- **Work to be completed**:
Which lines below contain the word "left"? Copy each one.

(People photos with keypoints)
Segment Open

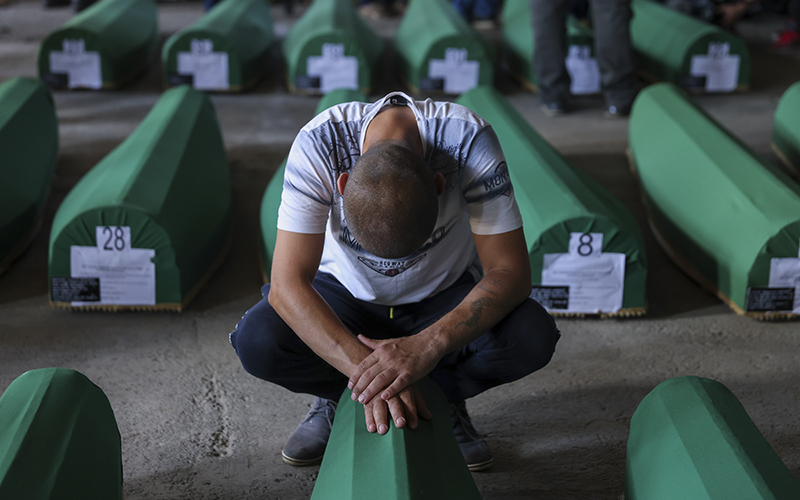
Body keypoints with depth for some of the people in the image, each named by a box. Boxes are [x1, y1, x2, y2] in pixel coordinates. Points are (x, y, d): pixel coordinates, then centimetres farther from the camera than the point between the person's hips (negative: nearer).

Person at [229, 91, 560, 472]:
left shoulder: (467, 140, -32)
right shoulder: (318, 144, -32)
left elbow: (510, 272, -32)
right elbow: (287, 284, -34)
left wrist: (428, 345, -47)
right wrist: (365, 368, -47)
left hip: (445, 298, 0)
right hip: (346, 294, 0)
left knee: (532, 337, -30)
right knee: (257, 342, -29)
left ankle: (445, 395, 2)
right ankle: (337, 397, 4)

Segment Closed

- **Result of the task**:
left shoulder: (467, 140, -32)
left elbow: (510, 272, -32)
left wrist: (428, 345, -47)
left hip: (445, 298, 0)
left knee: (532, 337, -30)
left ankle: (445, 395, 2)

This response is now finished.